Saturday, May 04, 2002

ZDNet: Tech Update: Security / A world without secrets
Today, few legal restrictions exist on the collection and use of private information, outside of the health care and financial services industries. In his book, entitled "World Without Secrets: Business, Crime and Privacy in the Age of Ubiquitous Computing" (Wiley, $27.95), Hunter posits that advances over the next decade in high bandwidth wireless communications, intelligent miniaturized monitors, semantic analysis, and natural language processing will render our lives and institutions transparent and subject to who knows what kind of scrutiny--depending on who wields the power or can parse the petabytes of data. Trust will become a cherished commodity.

…Hunter described his notion of network armies as individuals linked by ideology, not geography, and whose communications are public and instant via the Internet. The armies may have disparate agendas, but are united for a common goal, often against a common enemy. Uncharacteristic of most institutions in the public or private sector, network armies have influencers but no formal leadership structure.

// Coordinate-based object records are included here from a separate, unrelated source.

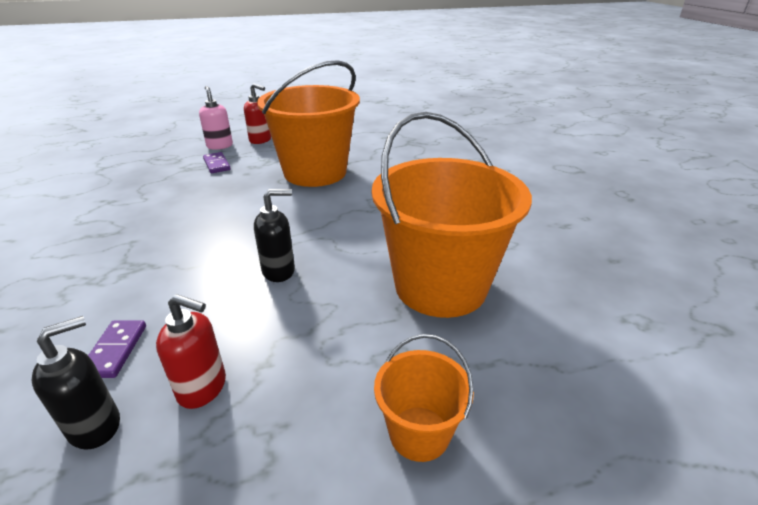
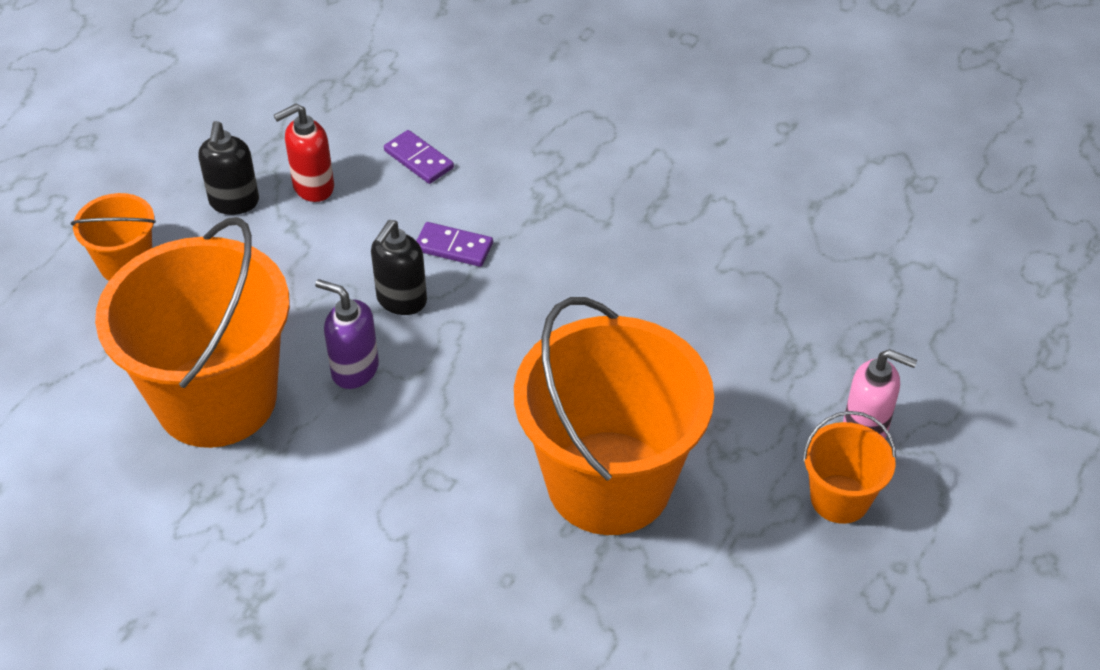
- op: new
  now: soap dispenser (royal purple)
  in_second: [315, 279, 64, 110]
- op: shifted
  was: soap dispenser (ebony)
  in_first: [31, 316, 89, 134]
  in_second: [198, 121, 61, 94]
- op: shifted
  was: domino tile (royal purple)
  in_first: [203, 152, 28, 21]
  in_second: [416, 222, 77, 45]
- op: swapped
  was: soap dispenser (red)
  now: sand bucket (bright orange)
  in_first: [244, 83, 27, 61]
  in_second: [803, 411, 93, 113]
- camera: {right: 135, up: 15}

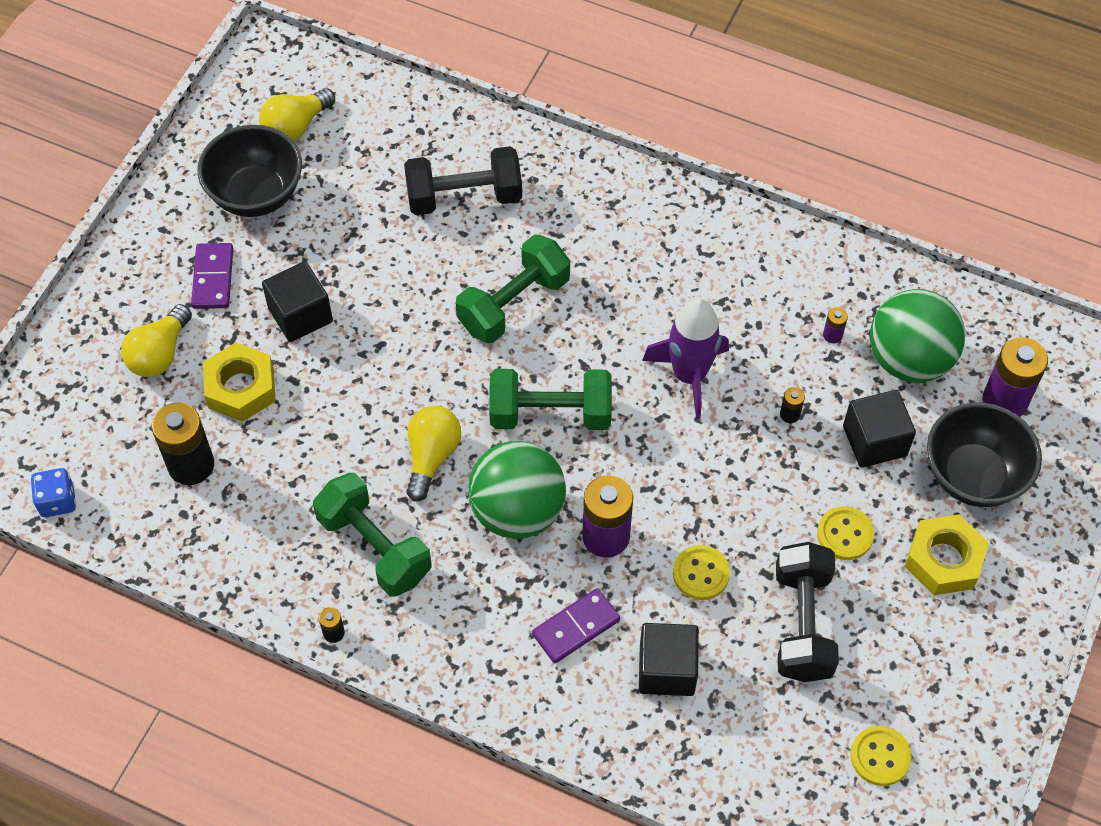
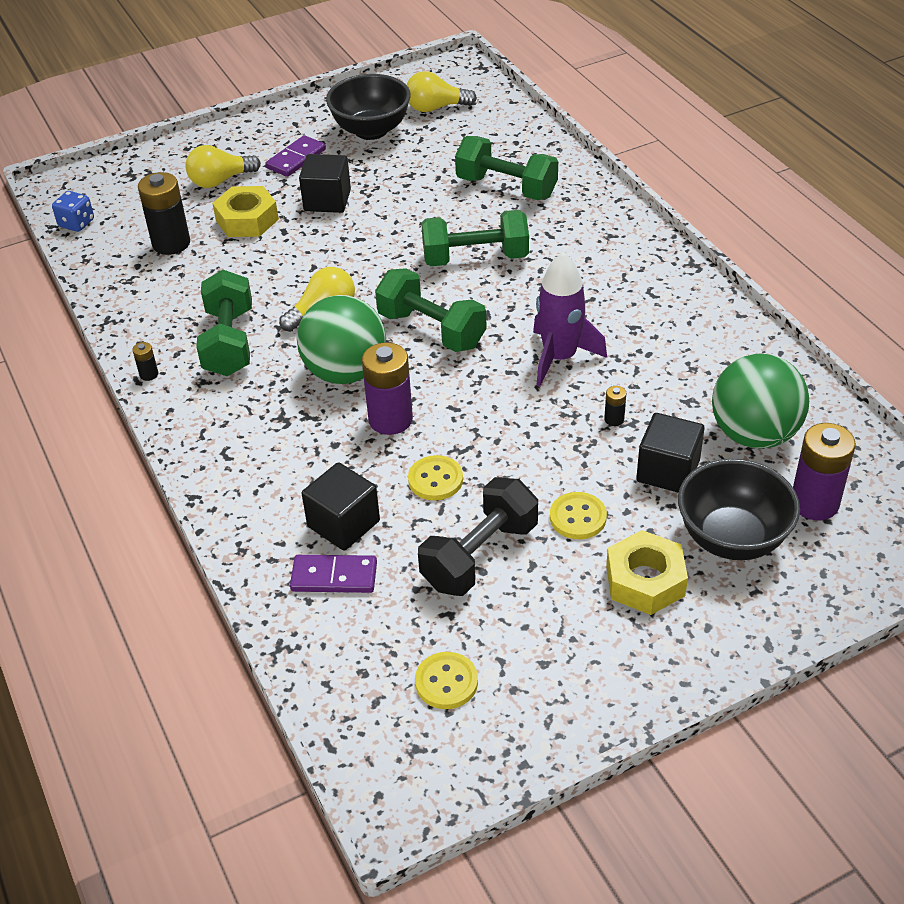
- op: gone
  was: power cell (royal purple)
  in_first: [823, 307, 25, 36]
- op: shifted
  was: domino tile (royal purple)
  in_first: [532, 588, 88, 75]
  in_second: [290, 555, 87, 38]
- op: repainted
  was: hand weight (ebony)
  now: hand weight (leaf-green)
  in_first: [404, 146, 118, 69]
  in_second: [455, 136, 103, 64]
- camera: {right: 40, up: -15}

His poster child for the evil network army is the infamous Al Qaeda, and the good exemplified by the Open Source movement. In the case of the Open Source movement, Hunter claims it is built on the notion that "software shouldn't suck," and has a well developed structure consisting of four influencers, six distributors, 250 project leaders (of which 20 play major roles), and 750,000 participants. The movement is galvanized by Microsoft, which has not been favorably disposed toward Open Source and Linux, as its nemesis.

In the future, these armies will become more sophisticated and sprout like weeds, spontaneously adapting to the environment. Hunter admonishes individuals and businesses to avoid becoming the nemesis of a network army, especially one that is malignant. "You can't negotiate your self out of war with a network army," Hunter said. "There is no one to negotiate with."